» **EXERCISE INPUTS**:
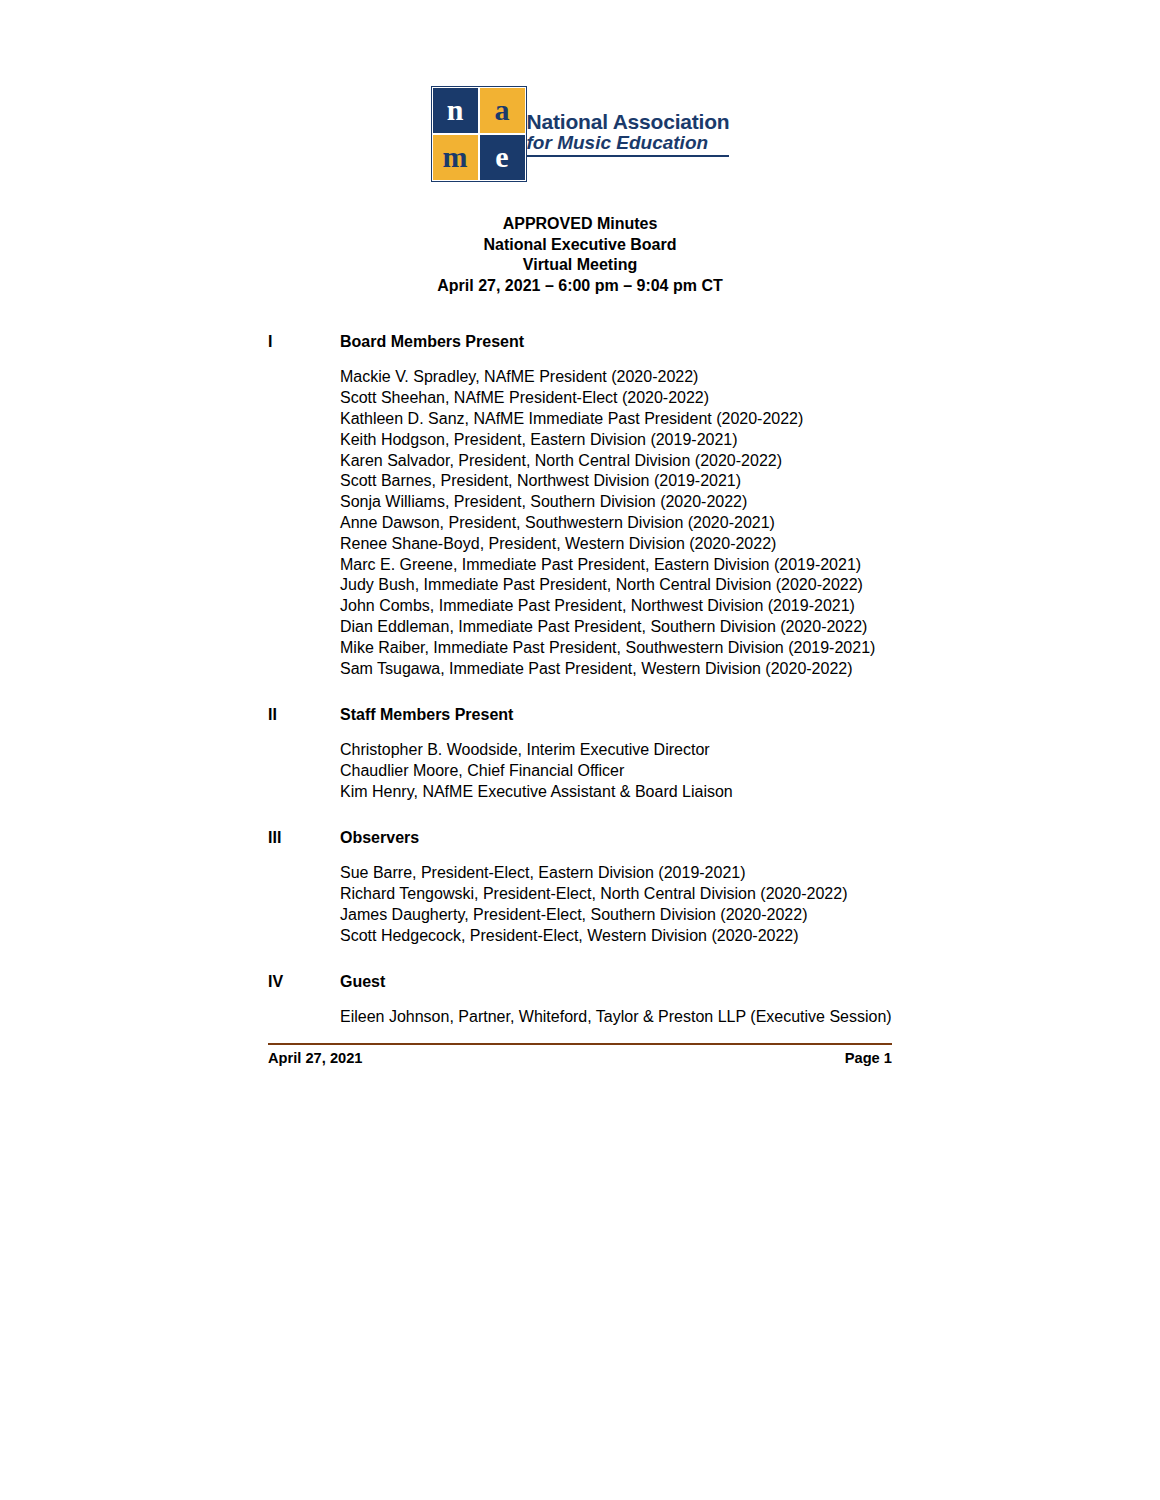| n a m e | National Association for Music Education |
APPROVED Minutes
National Executive Board
Virtual Meeting
April 27, 2021 – 6:00 pm – 9:04 pm CT
I Board Members Present
Mackie V. Spradley, NAfME President (2020-2022)
Scott Sheehan, NAfME President-Elect (2020-2022)
Kathleen D. Sanz, NAfME Immediate Past President (2020-2022)
Keith Hodgson, President, Eastern Division (2019-2021)
Karen Salvador, President, North Central Division (2020-2022)
Scott Barnes, President, Northwest Division (2019-2021)
Sonja Williams, President, Southern Division (2020-2022)
Anne Dawson, President, Southwestern Division (2020-2021)
Renee Shane-Boyd, President, Western Division (2020-2022)
Marc E. Greene, Immediate Past President, Eastern Division (2019-2021)
Judy Bush, Immediate Past President, North Central Division (2020-2022)
John Combs, Immediate Past President, Northwest Division (2019-2021)
Dian Eddleman, Immediate Past President, Southern Division (2020-2022)
Mike Raiber, Immediate Past President, Southwestern Division (2019-2021)
Sam Tsugawa, Immediate Past President, Western Division (2020-2022)
II Staff Members Present
Christopher B. Woodside, Interim Executive Director
Chaudlier Moore, Chief Financial Officer
Kim Henry, NAfME Executive Assistant & Board Liaison
III Observers
Sue Barre, President-Elect, Eastern Division (2019-2021)
Richard Tengowski, President-Elect, North Central Division (2020-2022)
James Daugherty, President-Elect, Southern Division (2020-2022)
Scott Hedgecock, President-Elect, Western Division (2020-2022)
IV Guest
Eileen Johnson, Partner, Whiteford, Taylor & Preston LLP (Executive Session)
April 27, 2021 Page 1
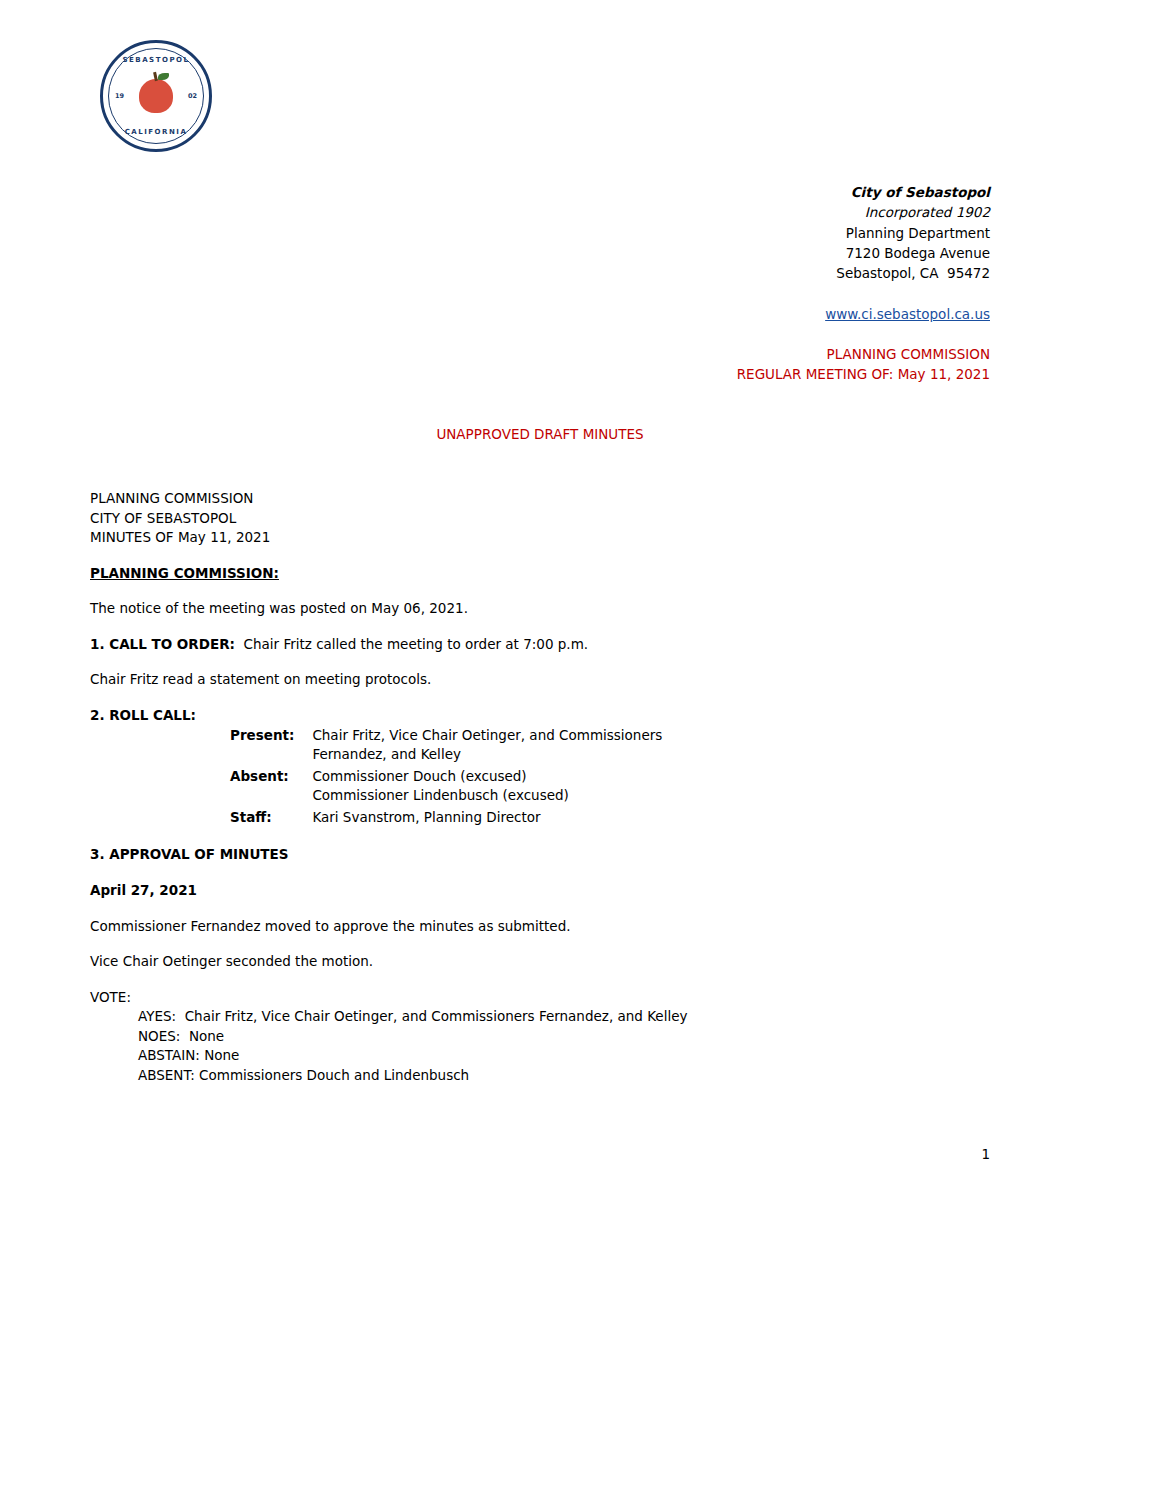SEBASTOPOL
19
02
CALIFORNIA
City of Sebastopol
Incorporated 1902
Planning Department
7120 Bodega Avenue
Sebastopol, CA 95472
www.ci.sebastopol.ca.us
PLANNING COMMISSION
REGULAR MEETING OF: May 11, 2021
UNAPPROVED DRAFT MINUTES
PLANNING COMMISSION
CITY OF SEBASTOPOL
MINUTES OF May 11, 2021
PLANNING COMMISSION:
The notice of the meeting was posted on May 06, 2021.
1. CALL TO ORDER: Chair Fritz called the meeting to order at 7:00 p.m.
Chair Fritz read a statement on meeting protocols.
2. ROLL CALL:
| Present: | Chair Fritz, Vice Chair Oetinger, and Commissioners Fernandez, and Kelley |
| Absent: | Commissioner Douch (excused) Commissioner Lindenbusch (excused) |
| Staff: | Kari Svanstrom, Planning Director |
3. APPROVAL OF MINUTES
April 27, 2021
Commissioner Fernandez moved to approve the minutes as submitted.
Vice Chair Oetinger seconded the motion.
VOTE:
AYES: Chair Fritz, Vice Chair Oetinger, and Commissioners Fernandez, and Kelley
NOES: None
ABSTAIN: None
ABSENT: Commissioners Douch and Lindenbusch
1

» **TASK STATEMENT**: Could you write out, exactly as they stand, only the lines above that begin at the line with "Scott Barnes, President, Northwest" and stop after the line with "Dian Eddleman, Immediate"?

» **TASK RESULT**:
Scott Barnes, President, Northwest Division (2019-2021)
Sonja Williams, President, Southern Division (2020-2022)
Anne Dawson, President, Southwestern Division (2020-2021)
Renee Shane-Boyd, President, Western Division (2020-2022)
Marc E. Greene, Immediate Past President, Eastern Division (2019-2021)
Judy Bush, Immediate Past President, North Central Division (2020-2022)
John Combs, Immediate Past President, Northwest Division (2019-2021)
Dian Eddleman, Immediate Past President, Southern Division (2020-2022)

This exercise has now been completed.